HTTP is one of the most important protocols of the internet/web. Knowledge and understanding of the HTTP protocol will help you understand how data flows from source to destination/s and secure this data. HTTP uses the TCP protocol that provides reliable and error-checked delivery of data from one point to another. HTTP uses port 80 as its default and port 443 when using HTTPS (HTTP over TLS).
HTTP is a message-based protocol that is stateless (a HTTP server does not keep track of any state information). The HTTP messages consist of requests from a client to a server and responses from the server to a client.
What an HTTP URL looks like:
HTTP request establishes a TCP connection from a client to a server.
Request:
GET /HTTP/1.1
Host: www.healthybyte.net/path
The Method token shows the method that is needed on the resource to identify by the Request-URI.
Method = "OPTIONS" ; | "GET" ; | "HEAD" ; | "POST" ; | "PUT" ; | "DELETE" ; | "TRACE" ; | "CONNECT" ; | extension-method extension-method = token
The HTTP response is when a server sends back an HTTP response to the client for the request made.
Response:
HTTP/1.1 200 OK
Content-Type: text/html
HTTP header fields, which include general-header, request-header, response-header, and entity-header fields. The message-body (if any) of an HTTP message is used to carry the entity-body associated with the request or response. The transfer length checks the length of the message-body in the message after any transfer codings are applied.
Status Codes
- 1xx: Informational - Request received, continuing process
- 2xx: Success - The action was successfully received, understood, and accepted
- 3xx: Redirection - Moved to another location
- 4xx: Client Error - The request contains the wrong syntax or cannot be fulfilled
- 5xx: Server Error - The server fails to fulfill a valid request
Persistent HTTP Connections:
By opening and closing fewer TCP connections, CPU time is saved in routers and hosts (clients, servers, proxies, gateways, tunnels, or caches) and can save the memory used for TCP protocol control blocks in hosts.

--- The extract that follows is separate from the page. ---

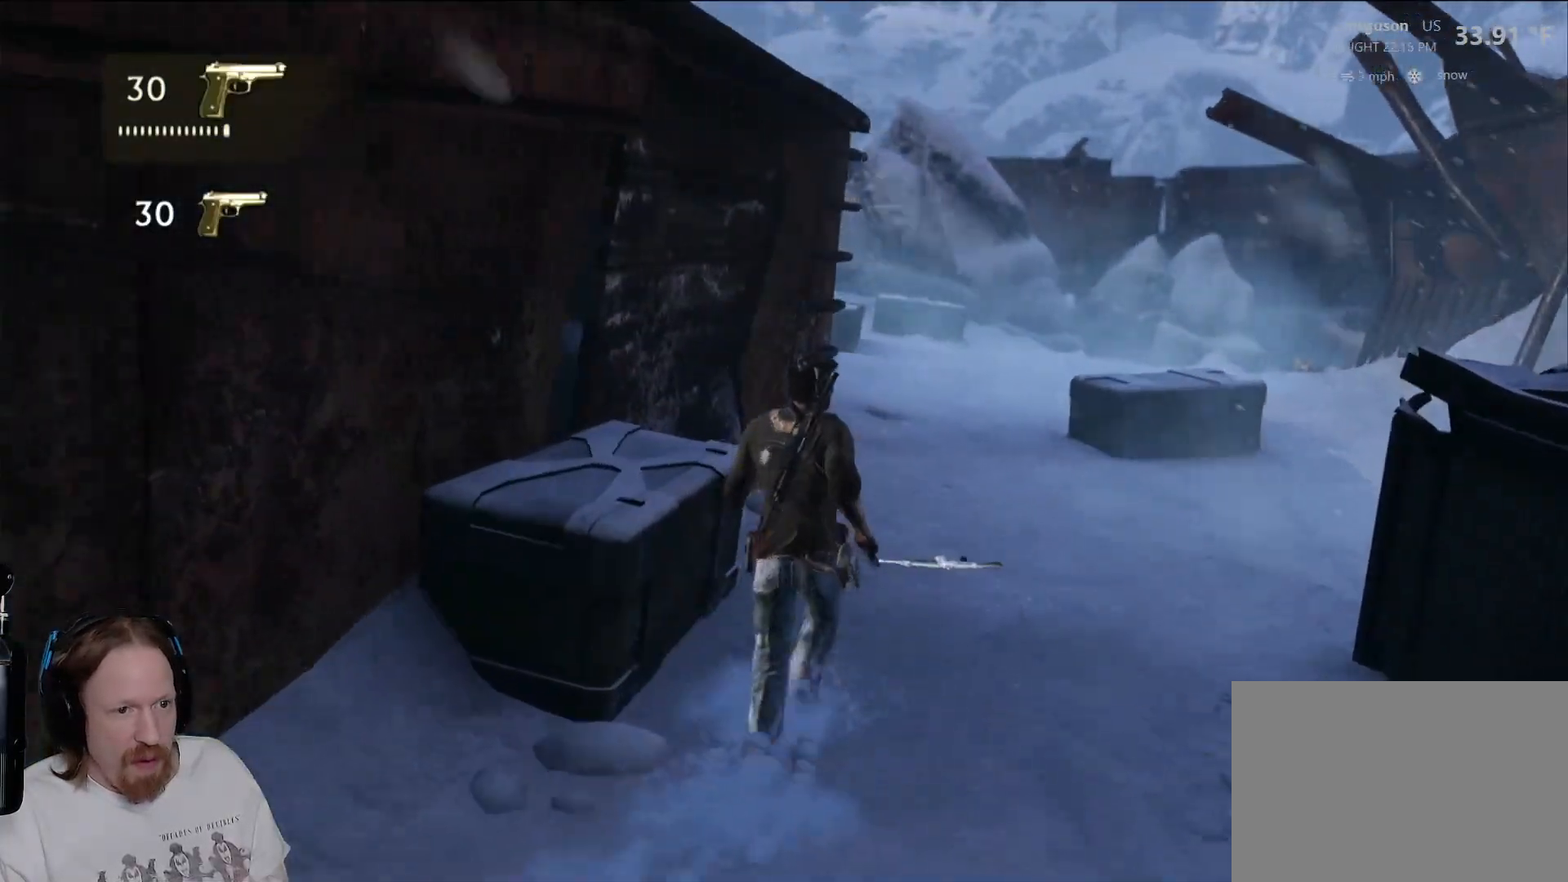
{"buttons": [], "left_stick": "up", "right_stick": "center", "events": [[117, "right_stick", "left"], [167, "right_stick", "up-left"], [433, "right_stick", "center"]]}
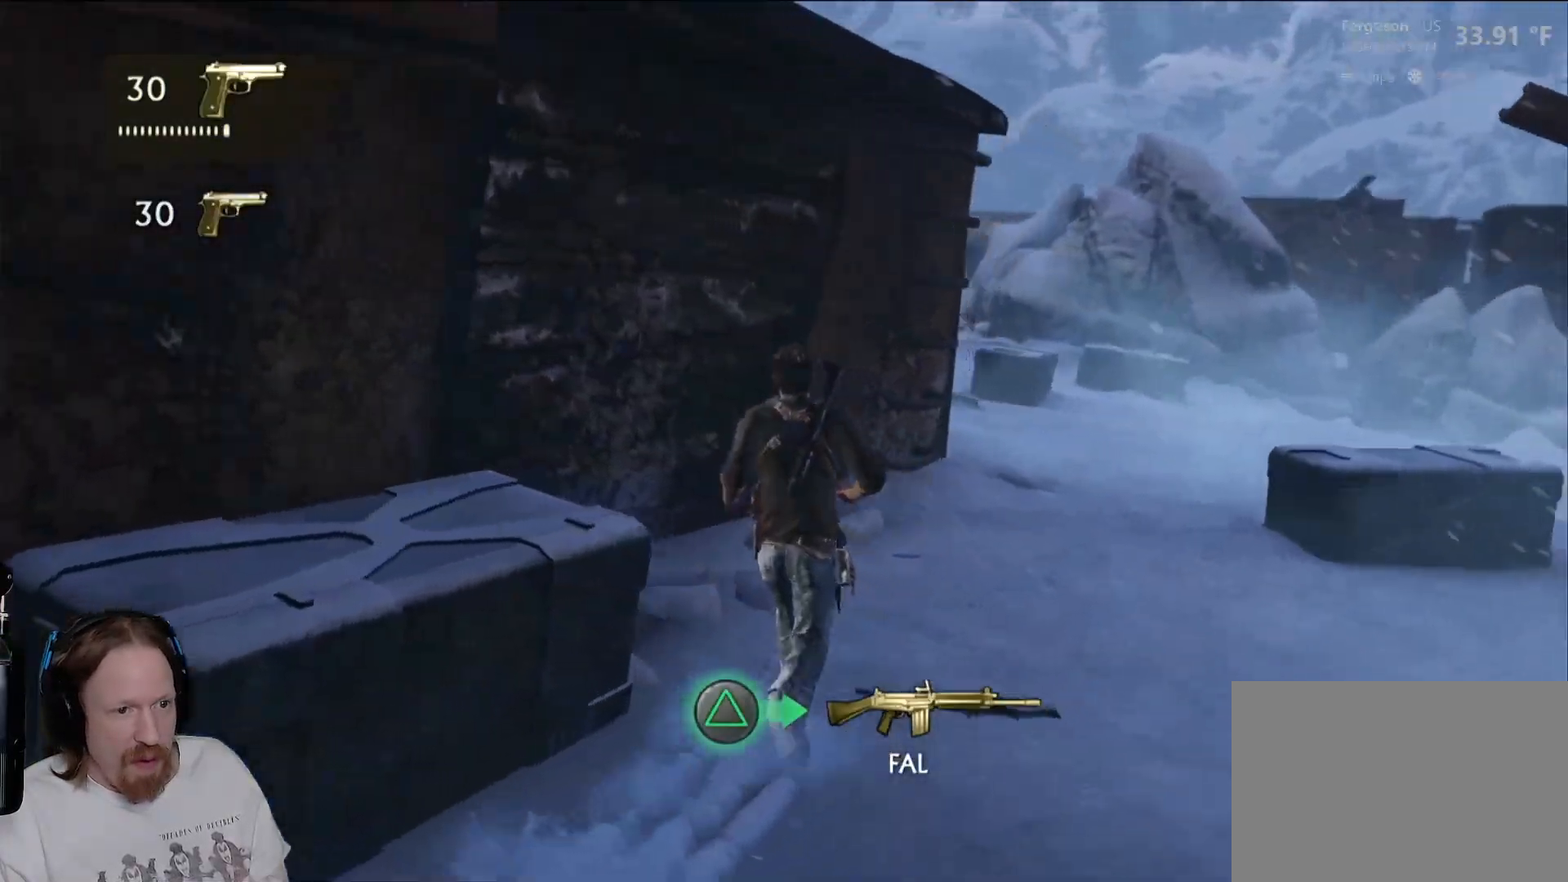
{"buttons": [], "left_stick": "up", "right_stick": "center", "events": []}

HTTP requests and responses can be pipelined on a connection. Pipelining allows a client to make increased requests without waiting for each response, thus allows a single TCP connection to be used more efficiently, with lower elapsed time.
Network congestion is reduced by reducing the number of packets caused by TCP opens and allowing TCP sufficient time to determine the network's congestion state.
Latency on consequent requests is reduced since there is no time spent in TCP's connection opening handshake. - HTTP can evolve more gracefully and can report errors without the penalty of closing the TCP connection. Clients using future HTTP versions might favorably try a new feature, but if communicating with an older server, retry with old semantics after reporting errors.
HTTP consists of two built-in authentication mechanisms.
Basic: This is when a client sends an HTTP request to a server, and the server will get back with a 401 response. The client must then input their username and password, which is base64-encoded. This form of authentication is not the most secure as it is susceptible to Man-in-the-Middle attacks, and to mitigate these attacks, one must use TLS/SSL along with HTTP
Digest: Works the same until the point of inputting credentials, but now the HTTP client uses MD5 cryptographic hashing using nonce (An arbitrary number) values that mitigate attacks such as replays.